##### Extracted data

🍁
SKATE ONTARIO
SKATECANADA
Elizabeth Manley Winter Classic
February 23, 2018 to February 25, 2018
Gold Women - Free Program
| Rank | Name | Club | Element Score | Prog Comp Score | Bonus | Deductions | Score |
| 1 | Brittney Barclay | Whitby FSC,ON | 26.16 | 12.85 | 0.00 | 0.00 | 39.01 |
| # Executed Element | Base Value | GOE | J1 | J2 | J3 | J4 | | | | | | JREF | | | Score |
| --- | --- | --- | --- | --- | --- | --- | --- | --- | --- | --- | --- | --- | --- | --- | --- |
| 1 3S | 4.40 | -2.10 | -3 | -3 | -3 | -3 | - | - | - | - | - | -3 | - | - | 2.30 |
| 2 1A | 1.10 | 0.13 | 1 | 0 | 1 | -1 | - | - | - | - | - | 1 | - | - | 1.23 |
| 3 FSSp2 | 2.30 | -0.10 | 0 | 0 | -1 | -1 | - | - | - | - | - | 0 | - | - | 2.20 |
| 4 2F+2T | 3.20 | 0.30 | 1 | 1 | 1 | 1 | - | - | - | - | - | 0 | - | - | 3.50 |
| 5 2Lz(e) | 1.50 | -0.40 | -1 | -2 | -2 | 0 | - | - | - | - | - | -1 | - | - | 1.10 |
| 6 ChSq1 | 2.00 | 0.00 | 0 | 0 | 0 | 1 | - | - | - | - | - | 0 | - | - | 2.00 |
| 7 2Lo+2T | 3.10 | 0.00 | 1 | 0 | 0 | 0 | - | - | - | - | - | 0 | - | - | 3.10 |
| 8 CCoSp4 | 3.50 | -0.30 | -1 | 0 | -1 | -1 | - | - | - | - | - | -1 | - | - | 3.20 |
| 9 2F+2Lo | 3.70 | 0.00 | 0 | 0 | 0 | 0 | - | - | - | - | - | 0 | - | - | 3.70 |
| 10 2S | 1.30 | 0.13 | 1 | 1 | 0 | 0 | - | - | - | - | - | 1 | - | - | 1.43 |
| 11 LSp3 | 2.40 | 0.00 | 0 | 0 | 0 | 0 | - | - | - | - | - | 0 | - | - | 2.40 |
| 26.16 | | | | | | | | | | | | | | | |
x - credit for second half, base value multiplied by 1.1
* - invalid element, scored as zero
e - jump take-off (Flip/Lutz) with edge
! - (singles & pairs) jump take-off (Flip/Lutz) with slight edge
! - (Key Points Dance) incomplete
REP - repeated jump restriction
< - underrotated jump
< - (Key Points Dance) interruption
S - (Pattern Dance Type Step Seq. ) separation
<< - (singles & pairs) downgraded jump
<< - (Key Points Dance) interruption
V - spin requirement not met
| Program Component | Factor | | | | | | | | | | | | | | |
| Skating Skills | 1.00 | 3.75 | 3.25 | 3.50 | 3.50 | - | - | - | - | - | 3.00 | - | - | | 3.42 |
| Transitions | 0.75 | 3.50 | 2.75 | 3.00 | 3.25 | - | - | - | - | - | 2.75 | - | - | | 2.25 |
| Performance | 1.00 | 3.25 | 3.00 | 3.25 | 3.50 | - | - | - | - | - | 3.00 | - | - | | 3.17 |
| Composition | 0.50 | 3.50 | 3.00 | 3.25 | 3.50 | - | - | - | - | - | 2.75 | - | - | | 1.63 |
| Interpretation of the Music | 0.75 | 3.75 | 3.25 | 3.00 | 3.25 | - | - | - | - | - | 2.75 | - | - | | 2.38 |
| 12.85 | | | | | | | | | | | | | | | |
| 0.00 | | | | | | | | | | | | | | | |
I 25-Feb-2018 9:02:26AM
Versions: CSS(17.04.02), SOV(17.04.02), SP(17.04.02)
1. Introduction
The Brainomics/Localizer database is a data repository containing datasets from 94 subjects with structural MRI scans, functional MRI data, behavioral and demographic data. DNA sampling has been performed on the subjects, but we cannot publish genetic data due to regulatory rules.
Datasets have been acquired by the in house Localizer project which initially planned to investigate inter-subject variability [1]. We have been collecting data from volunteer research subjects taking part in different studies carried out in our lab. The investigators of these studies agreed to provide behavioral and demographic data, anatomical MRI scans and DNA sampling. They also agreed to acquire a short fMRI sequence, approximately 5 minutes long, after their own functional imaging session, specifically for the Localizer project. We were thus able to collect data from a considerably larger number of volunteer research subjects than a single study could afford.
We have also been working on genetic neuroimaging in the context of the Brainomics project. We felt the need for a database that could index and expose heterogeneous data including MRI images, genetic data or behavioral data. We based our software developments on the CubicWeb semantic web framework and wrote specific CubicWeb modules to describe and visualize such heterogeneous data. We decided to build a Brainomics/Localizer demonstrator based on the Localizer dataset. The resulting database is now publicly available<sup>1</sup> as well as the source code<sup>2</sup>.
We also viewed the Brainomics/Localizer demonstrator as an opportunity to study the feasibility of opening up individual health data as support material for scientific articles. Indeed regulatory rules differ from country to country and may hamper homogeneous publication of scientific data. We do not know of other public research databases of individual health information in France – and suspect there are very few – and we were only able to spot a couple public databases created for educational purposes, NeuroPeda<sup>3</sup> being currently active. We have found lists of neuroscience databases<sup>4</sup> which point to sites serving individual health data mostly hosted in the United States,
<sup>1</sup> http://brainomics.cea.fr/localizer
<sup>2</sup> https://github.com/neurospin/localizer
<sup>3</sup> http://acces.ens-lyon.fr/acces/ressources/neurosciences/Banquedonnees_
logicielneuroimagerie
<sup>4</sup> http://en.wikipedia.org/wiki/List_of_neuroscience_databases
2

##########

What you will do:
Scan the entries and show every line in which the word "with" is found.

Reply to the task:
e - jump take-off (Flip/Lutz) with edge
! - (singles & pairs) jump take-off (Flip/Lutz) with slight edge
The Brainomics/Localizer database is a data repository containing datasets from 94 subjects with structural MRI scans, functional MRI data, behavioral and demographic data. DNA sampling has been performed on the subjects, but we cannot publish genetic data due to regulatory rules.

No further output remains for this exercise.